● **Problem to work on**
Begin at the line that has "right elbow: (145, 560, -5)" and stop after the line that has "right wrist: (1074, 761, 14)". Rewrite only those lines, renaming "Person at" to "Subject at" and keeping everything else in the records unchanged.

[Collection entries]
──────────

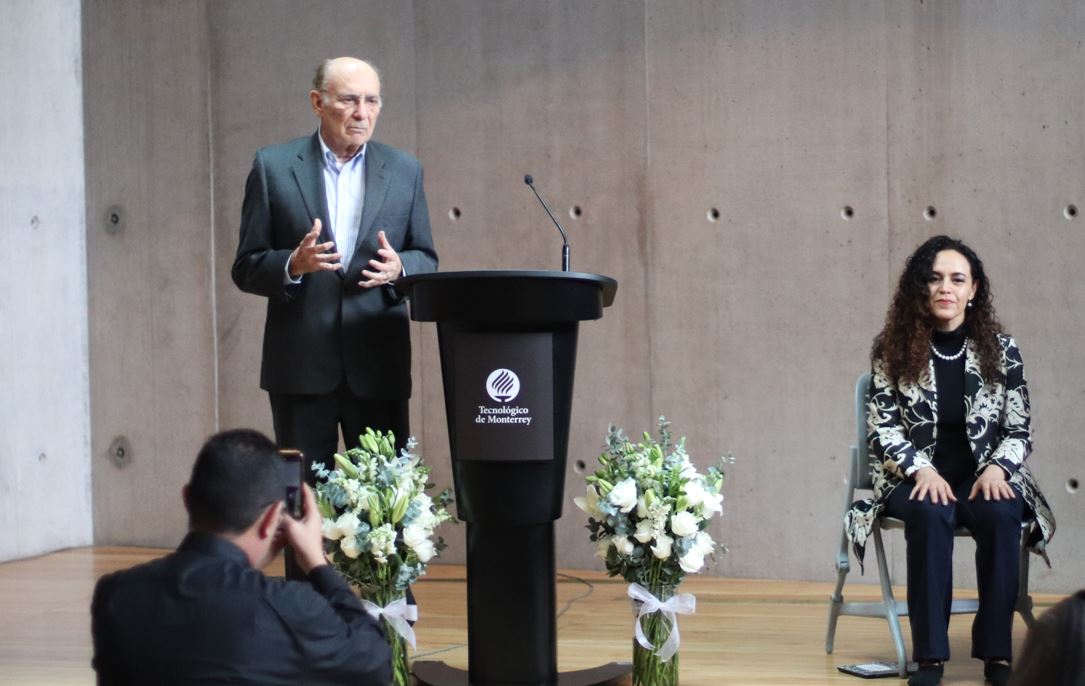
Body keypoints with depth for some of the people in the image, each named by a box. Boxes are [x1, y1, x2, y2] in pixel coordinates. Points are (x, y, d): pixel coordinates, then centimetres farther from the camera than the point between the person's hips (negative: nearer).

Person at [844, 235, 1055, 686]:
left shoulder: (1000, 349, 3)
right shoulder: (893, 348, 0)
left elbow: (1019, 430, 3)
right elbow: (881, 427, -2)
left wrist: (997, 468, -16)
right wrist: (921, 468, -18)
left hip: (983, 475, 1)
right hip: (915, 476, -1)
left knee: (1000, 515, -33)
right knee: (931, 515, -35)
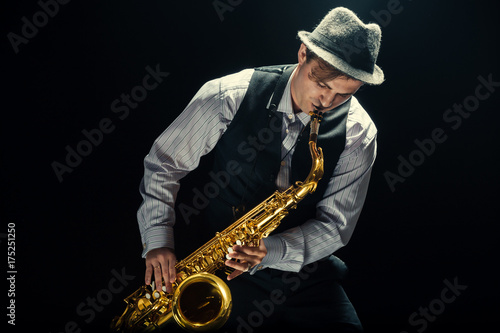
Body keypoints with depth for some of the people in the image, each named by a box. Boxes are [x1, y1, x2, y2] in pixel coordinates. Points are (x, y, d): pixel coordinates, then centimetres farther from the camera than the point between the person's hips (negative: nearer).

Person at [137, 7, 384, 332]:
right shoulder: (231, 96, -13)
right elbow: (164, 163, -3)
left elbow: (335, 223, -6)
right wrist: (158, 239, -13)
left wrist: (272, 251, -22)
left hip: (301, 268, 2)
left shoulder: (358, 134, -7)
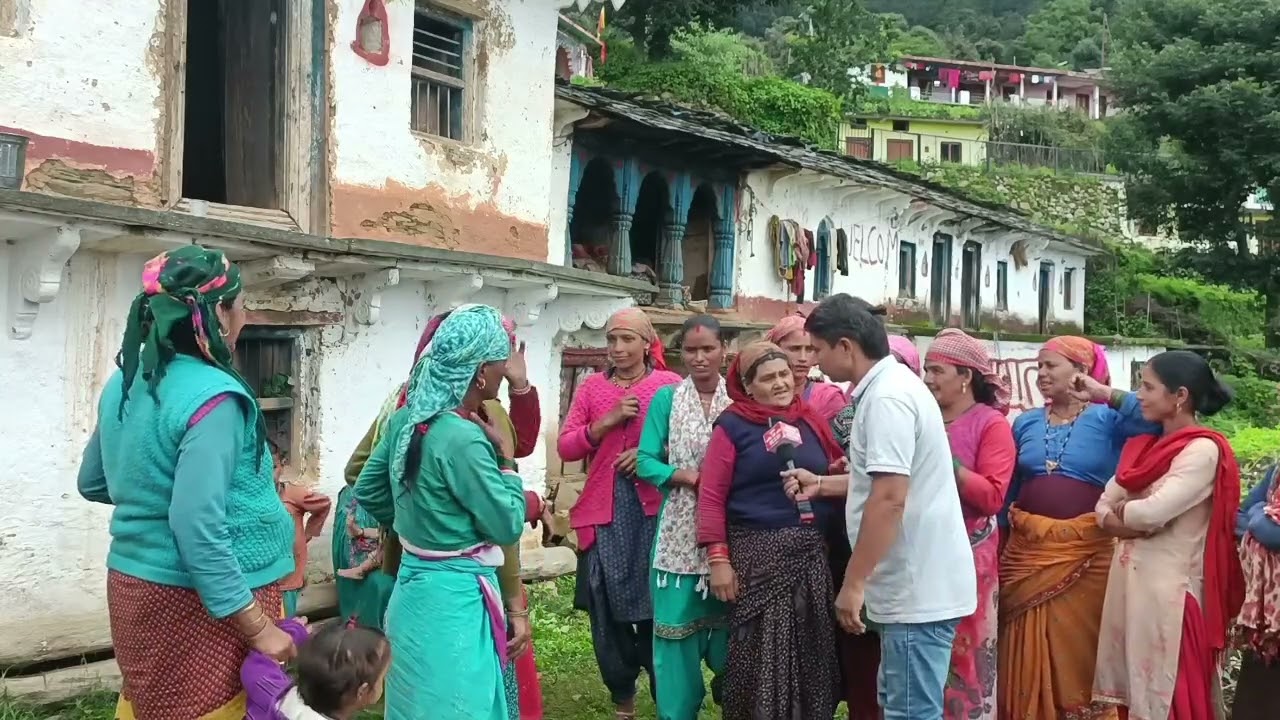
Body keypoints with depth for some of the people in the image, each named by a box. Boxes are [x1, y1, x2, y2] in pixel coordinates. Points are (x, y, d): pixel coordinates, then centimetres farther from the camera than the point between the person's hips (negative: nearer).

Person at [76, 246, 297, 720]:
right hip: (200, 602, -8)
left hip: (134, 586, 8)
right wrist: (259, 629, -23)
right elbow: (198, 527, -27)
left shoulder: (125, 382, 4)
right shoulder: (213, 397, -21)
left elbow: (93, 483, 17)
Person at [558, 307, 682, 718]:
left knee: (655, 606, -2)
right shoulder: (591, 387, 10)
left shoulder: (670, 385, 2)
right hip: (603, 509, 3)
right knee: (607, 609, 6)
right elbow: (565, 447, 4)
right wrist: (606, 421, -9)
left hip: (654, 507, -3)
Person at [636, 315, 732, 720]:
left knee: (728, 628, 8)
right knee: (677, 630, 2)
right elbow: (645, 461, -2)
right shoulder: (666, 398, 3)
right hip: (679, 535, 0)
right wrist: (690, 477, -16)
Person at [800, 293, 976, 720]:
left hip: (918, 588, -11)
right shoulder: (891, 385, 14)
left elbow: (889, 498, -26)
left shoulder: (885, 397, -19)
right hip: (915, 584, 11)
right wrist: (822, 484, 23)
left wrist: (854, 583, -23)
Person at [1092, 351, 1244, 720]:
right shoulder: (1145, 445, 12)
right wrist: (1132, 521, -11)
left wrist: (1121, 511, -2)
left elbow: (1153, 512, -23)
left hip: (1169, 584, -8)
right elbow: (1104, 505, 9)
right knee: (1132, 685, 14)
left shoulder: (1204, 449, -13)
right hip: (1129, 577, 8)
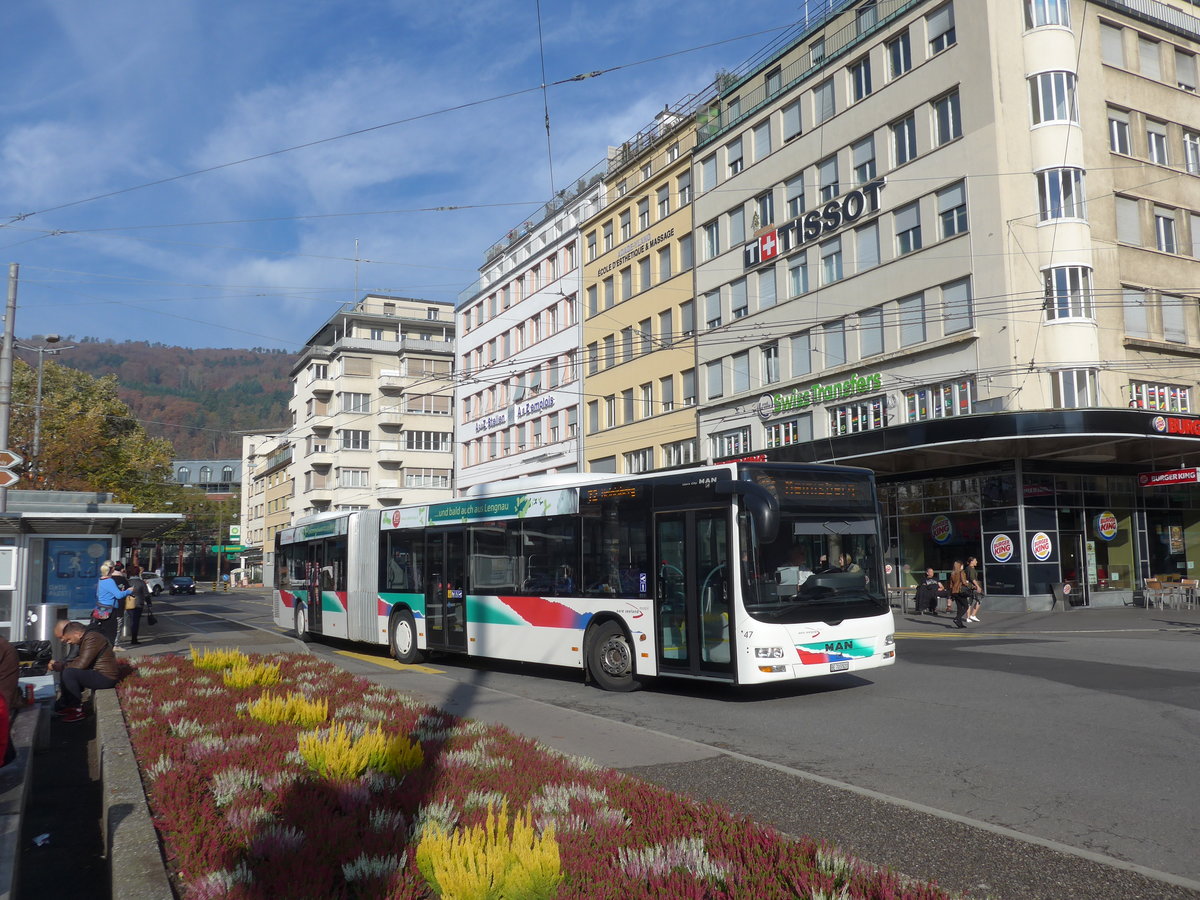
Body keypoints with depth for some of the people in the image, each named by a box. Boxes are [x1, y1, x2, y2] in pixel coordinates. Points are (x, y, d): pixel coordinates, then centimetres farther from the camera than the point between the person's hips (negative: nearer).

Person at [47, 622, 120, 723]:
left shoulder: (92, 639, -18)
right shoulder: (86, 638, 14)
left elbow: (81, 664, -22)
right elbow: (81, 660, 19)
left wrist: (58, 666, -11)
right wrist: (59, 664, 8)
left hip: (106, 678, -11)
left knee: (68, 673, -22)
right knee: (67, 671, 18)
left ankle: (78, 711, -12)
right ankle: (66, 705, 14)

──────────

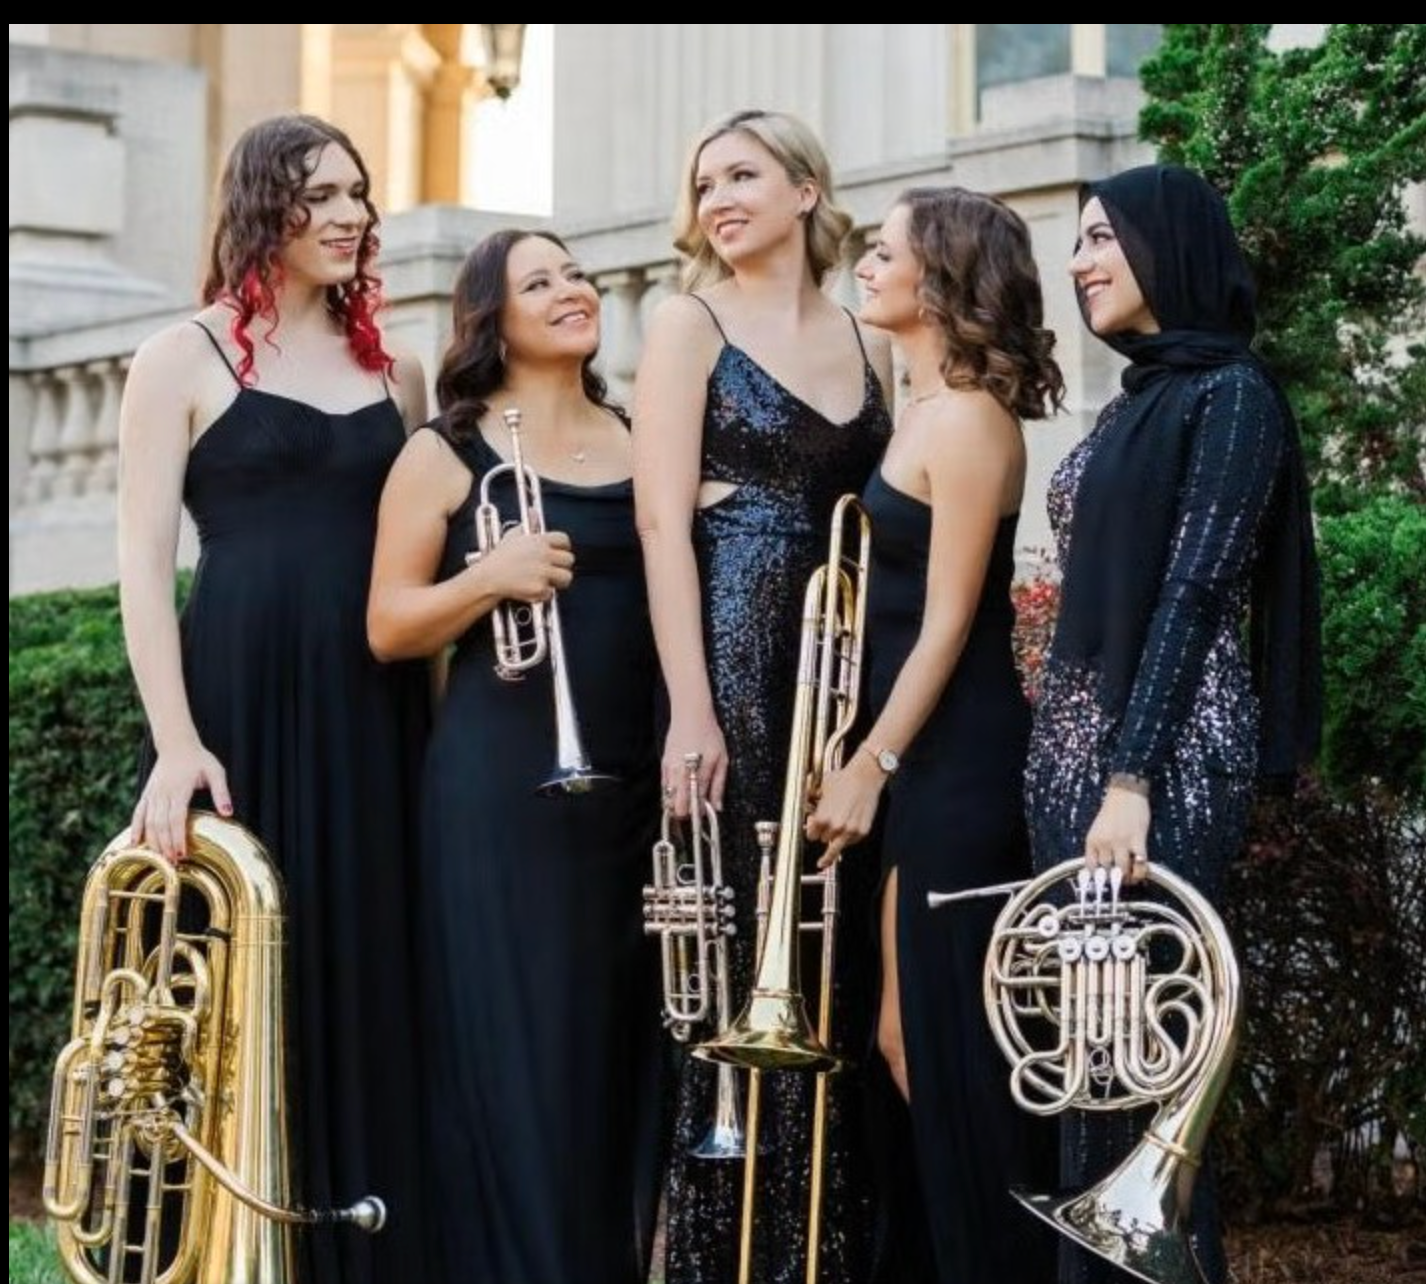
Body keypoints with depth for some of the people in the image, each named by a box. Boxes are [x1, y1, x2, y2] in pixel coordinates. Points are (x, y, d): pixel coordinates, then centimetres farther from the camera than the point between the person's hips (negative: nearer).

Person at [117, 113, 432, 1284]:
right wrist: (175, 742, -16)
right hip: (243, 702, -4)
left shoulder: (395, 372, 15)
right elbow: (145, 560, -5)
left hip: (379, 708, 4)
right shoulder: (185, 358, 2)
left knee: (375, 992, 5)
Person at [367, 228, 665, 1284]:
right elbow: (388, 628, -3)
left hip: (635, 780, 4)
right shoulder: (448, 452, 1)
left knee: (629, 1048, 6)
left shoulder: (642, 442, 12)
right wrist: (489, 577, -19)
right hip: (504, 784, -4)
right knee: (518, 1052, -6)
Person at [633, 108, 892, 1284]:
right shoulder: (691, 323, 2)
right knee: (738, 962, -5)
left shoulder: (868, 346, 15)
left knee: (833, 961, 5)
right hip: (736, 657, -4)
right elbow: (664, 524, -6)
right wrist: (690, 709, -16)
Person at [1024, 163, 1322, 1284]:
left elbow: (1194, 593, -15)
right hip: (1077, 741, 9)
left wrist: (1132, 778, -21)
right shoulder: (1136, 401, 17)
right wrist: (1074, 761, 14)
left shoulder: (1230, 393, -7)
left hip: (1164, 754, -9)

──────────

● **Reply**
right elbow: (145, 560, -5)
left hip: (379, 708, 4)
right shoulder: (185, 358, 2)
left knee: (375, 992, 5)
Subject at [367, 228, 665, 1284]:
right elbow: (388, 628, -3)
left hip: (635, 780, 4)
right shoulder: (448, 452, 1)
left knee: (629, 1048, 6)
left shoulder: (642, 442, 12)
right wrist: (489, 577, -19)
right hip: (504, 784, -4)
right knee: (518, 1052, -6)
Subject at [633, 108, 892, 1284]:
right shoulder: (691, 323, 2)
right knee: (738, 962, -5)
left shoulder: (868, 346, 15)
left knee: (833, 961, 5)
right hip: (736, 657, -4)
right elbow: (664, 524, -6)
right wrist: (690, 709, -16)
Subject at [1024, 163, 1322, 1284]:
left elbow: (1194, 593, -15)
right hip: (1077, 741, 9)
left wrist: (1132, 778, -21)
right shoulder: (1136, 401, 17)
right wrist: (1074, 761, 14)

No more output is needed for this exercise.